Supplied entries:
□ □ □ □ □ □ □

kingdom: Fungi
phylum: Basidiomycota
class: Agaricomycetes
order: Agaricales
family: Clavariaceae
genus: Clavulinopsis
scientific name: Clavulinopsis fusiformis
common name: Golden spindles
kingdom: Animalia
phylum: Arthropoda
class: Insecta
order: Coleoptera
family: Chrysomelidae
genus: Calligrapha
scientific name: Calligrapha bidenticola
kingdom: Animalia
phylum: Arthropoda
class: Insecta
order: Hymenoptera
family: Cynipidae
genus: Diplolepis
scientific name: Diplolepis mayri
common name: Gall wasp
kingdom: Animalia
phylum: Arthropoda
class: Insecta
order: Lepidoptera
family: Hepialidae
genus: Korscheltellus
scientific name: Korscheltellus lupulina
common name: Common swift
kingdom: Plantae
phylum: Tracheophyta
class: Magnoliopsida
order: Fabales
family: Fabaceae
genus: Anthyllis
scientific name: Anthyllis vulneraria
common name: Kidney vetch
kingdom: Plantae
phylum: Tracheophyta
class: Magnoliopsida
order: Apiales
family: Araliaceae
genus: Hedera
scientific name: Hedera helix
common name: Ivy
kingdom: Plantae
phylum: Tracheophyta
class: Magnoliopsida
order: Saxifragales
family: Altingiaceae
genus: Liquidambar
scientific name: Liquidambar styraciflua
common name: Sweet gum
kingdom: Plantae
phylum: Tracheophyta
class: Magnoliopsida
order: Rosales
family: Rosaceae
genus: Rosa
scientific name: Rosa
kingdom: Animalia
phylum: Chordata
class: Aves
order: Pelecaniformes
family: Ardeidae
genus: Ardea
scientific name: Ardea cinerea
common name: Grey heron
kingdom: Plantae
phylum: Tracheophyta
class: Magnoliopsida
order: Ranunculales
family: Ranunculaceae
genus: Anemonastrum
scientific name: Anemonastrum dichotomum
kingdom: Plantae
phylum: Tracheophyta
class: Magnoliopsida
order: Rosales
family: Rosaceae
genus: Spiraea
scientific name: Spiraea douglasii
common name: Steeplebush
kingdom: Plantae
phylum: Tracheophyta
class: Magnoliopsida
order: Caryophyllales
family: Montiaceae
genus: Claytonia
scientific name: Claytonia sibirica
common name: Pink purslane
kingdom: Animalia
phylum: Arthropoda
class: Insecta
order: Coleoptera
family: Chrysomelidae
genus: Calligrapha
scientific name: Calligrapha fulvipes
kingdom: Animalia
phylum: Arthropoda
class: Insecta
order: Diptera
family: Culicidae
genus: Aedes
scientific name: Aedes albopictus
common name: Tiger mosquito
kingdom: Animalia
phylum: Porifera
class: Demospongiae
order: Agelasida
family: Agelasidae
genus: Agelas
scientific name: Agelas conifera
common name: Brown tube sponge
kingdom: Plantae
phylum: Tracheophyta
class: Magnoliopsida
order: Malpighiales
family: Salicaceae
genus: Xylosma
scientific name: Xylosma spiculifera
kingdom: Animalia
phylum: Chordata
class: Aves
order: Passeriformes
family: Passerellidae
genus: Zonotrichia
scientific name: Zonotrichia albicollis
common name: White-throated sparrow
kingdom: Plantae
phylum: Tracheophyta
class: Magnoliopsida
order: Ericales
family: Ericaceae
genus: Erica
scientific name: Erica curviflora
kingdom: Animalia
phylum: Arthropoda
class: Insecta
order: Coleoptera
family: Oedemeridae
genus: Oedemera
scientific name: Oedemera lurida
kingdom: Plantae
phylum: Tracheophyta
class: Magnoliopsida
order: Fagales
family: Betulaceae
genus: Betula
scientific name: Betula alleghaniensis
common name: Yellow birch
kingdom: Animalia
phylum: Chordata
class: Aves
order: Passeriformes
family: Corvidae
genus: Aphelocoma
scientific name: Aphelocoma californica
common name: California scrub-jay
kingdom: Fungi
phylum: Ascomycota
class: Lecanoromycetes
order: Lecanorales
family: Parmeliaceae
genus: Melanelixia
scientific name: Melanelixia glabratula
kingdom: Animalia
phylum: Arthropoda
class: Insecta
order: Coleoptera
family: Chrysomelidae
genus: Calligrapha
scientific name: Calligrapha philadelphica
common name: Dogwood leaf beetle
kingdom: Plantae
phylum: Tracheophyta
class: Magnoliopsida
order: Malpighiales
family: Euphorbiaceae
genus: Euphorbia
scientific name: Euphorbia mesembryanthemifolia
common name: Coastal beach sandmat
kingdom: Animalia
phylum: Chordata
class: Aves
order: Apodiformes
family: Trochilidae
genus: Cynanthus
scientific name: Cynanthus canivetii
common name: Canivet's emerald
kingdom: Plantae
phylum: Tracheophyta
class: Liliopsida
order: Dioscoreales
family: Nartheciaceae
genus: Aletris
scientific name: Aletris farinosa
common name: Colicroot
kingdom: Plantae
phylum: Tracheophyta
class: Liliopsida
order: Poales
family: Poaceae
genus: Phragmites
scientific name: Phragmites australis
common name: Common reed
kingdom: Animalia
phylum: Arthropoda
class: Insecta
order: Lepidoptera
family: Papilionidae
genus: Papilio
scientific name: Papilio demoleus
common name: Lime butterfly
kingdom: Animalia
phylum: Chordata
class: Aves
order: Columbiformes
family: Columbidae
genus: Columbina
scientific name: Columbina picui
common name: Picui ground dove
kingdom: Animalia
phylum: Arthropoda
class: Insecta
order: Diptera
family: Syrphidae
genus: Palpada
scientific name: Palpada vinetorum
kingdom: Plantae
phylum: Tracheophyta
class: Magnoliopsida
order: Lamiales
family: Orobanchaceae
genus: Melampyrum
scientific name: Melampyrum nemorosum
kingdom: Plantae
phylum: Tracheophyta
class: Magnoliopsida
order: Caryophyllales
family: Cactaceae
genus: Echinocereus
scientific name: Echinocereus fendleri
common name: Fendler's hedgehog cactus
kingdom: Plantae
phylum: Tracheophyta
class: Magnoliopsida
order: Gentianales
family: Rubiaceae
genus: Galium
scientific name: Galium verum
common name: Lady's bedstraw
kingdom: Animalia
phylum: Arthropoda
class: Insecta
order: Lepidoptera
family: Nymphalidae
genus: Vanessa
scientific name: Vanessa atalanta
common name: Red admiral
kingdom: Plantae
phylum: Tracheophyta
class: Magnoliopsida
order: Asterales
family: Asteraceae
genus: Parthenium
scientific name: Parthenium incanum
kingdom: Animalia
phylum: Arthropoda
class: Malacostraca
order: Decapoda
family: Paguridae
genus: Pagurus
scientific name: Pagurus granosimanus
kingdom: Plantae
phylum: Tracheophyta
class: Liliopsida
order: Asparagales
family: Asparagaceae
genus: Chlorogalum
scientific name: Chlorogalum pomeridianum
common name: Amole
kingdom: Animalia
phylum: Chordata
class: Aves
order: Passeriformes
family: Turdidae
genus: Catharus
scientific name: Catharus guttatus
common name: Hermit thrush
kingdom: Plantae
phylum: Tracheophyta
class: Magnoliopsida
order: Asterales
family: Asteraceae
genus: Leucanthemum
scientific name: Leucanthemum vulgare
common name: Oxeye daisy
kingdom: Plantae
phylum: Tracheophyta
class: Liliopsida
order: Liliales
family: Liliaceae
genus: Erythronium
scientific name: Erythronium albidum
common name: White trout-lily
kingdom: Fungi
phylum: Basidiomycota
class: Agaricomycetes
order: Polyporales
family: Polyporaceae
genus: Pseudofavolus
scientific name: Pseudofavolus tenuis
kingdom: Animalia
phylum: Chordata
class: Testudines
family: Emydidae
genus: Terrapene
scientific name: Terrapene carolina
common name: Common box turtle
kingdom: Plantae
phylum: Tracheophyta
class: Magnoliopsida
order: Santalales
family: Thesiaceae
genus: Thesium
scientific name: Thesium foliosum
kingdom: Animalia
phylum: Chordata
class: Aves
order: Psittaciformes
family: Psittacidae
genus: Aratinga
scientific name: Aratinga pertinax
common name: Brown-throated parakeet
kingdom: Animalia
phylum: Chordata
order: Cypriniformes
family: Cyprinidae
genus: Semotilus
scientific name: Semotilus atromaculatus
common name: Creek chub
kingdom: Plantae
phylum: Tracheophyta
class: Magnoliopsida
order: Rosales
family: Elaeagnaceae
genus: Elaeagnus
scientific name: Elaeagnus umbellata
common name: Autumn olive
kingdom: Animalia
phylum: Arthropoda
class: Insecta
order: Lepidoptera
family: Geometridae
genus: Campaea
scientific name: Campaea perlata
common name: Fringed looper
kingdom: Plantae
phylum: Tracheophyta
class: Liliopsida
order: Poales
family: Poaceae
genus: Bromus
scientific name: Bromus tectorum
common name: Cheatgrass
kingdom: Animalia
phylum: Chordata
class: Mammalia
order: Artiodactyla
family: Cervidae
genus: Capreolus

□ □ □ □ □ □ □

Job:
Can you repeat the lines from the one that contains "scientific name: Zonotrichia albicollis" to the one that contains "class: Lecanoromycetes", with both of those lines included?

Response below:
scientific name: Zonotrichia albicollis
common name: White-throated sparrow
kingdom: Plantae
phylum: Tracheophyta
class: Magnoliopsida
order: Ericales
family: Ericaceae
genus: Erica
scientific name: Erica curviflora
kingdom: Animalia
phylum: Arthropoda
class: Insecta
order: Coleoptera
family: Oedemeridae
genus: Oedemera
scientific name: Oedemera lurida
kingdom: Plantae
phylum: Tracheophyta
class: Magnoliopsida
order: Fagales
family: Betulaceae
genus: Betula
scientific name: Betula alleghaniensis
common name: Yellow birch
kingdom: Animalia
phylum: Chordata
class: Aves
order: Passeriformes
family: Corvidae
genus: Aphelocoma
scientific name: Aphelocoma californica
common name: California scrub-jay
kingdom: Fungi
phylum: Ascomycota
class: Lecanoromycetes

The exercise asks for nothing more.